E coube a ele, através de suas ideias, ser fundamental na interpretação das grandes mudanças tanto da vida atual quanto ao trabalho, consumo, relações e identidade pessoal. Para Bauman, é por isso que os laços humanos passaram a ser frágeis, instáveis e com dificuldade de se manterem de pé.
Os relacionamentos deixaram de ter como base o propósito da permanência, passando a se apoiarem naquilo que se pode substituir e no que é mantido por pouco tempo. O que leva a uma adaptação constante, uma sensação de incerteza e ao medo de serem abandonadas.
O pensamento é encontrado de maneira bem clara no livro "Amor Líquido", onde o filósofo faz um resumo do que pensa: "Os laços humanos são hoje a principal fonte de felicidade e, ao mesmo tempo, a maior causa de medo". Para Bauman, o ser humano busca nos outros não só o bem-estar emocional como o sentido e a felicidade, embora ao mesmo tempo exista o medo de se perder isso.

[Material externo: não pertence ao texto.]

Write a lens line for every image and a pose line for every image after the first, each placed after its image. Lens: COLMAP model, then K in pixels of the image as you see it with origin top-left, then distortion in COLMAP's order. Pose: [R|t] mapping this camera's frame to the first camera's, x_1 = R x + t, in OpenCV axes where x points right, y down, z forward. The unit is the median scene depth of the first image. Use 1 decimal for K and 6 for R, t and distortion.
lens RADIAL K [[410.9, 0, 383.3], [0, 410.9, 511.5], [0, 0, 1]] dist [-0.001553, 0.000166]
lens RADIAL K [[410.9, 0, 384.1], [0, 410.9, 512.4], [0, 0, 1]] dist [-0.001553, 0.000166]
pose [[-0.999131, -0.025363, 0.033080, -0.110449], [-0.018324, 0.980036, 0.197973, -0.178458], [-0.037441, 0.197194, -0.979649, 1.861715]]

A fragilidade das relações acaba indicando que amar implica em um risco elevado, o que contribui na maioria das vezes a relações mais superficiais, com menor comprometimento e mais fácil de serem descartadas. Em cenário alertado pelo filósofo, essa insegurança emocional tenta dar vez ao consumismo por alguns pessoas.

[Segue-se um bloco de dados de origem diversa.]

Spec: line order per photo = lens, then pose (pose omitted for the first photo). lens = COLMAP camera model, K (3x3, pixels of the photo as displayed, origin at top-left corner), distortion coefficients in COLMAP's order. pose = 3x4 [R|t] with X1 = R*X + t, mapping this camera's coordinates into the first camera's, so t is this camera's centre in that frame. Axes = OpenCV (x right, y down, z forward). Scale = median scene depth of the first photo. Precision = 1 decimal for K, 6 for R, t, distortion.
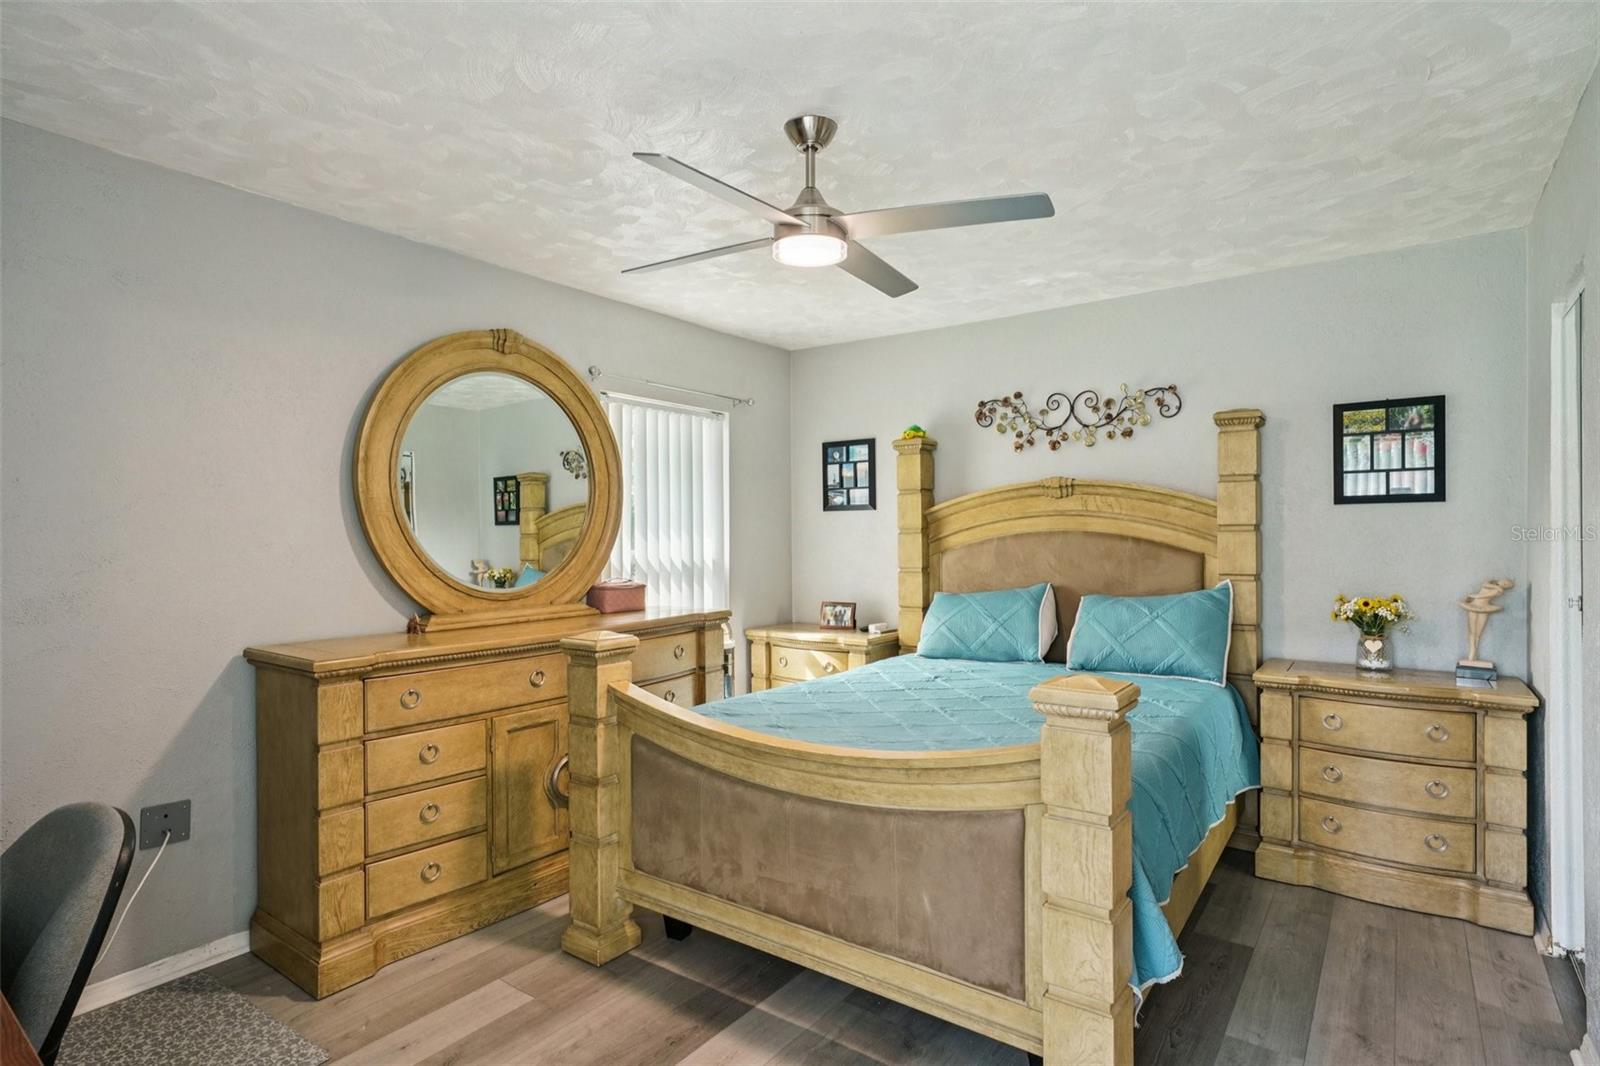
lens RADIAL K [[839.1, 0, 803.1], [0, 839.1, 541.6], [0, 0, 1]] dist [0.003556, 0.002875]
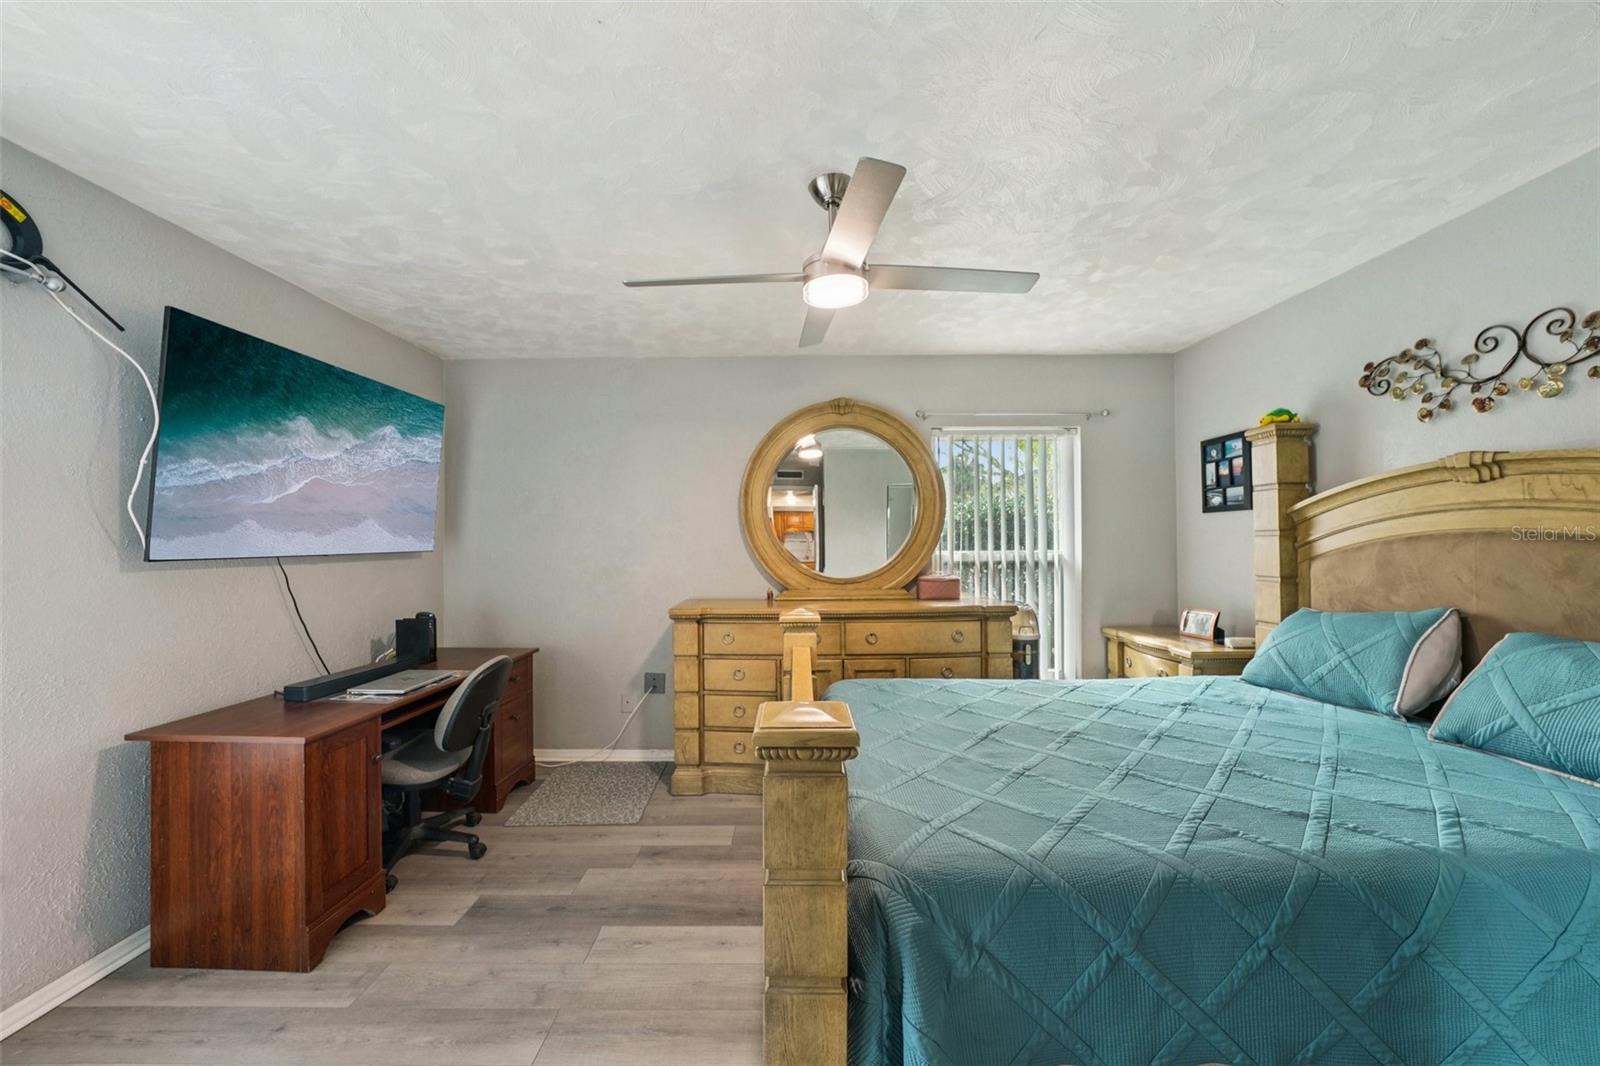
lens RADIAL K [[594.5, 0, 793.4], [0, 594.5, 538.7], [0, 0, 1]] dist [-0.024140, 0.006712]
pose [[0.576040, -0.000504, -0.817421, 0.378240], [-0.002670, 0.999993, -0.002498, -0.004611], [0.817417, 0.003622, 0.576035, 0.289975]]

Contudo, Bauman foi bastante claro: a relação entre pessoas não é substituível pelo prazer material. "Há muitas maneiras de ser feliz, mas na sociedade atual tudo gira em torno de uma loja", disse certa vez.
O filósofo acredita ainda que a felicidade passou a se tornar algo que se possa comprar, medir ou exibir por conta do chamado "capitalismo tardio". Assim, o bem-estar passou a ter como pilar o mercado ao invés da comunidade, do conhecimento e das questões espirituais.
Logo, a identidade passou a ser moldada pelo que a pessoa tem e não por aquilo que se constrói, faz, acredita ou sente.
E o pensamento de Bauman acha suporte na psicologia atual, que diferencia os tipos de bem-estar. Há o chamado "bem-estar hedônico", que é ligado à sensação de satisfação imediata, ao prazer e ao conforto. E há o "bem-estar eudaimônico".
Nele se encontram os relacionamentos menos superficiais, o crescimento pessoal e o senso de propósito. O "bem-estar hedônico" é passageiro e precisa ser estimulado constantemente, já o "eudaimônico" possui maior estabilidade e durabilidade.
Colocando-os frente a frente, Bauman pode observar uma tensão importante na vida atual: a sociedade promete que se possa ser feliz imediatamente, porém acaba deixando fracos os laços que a mantém de pé.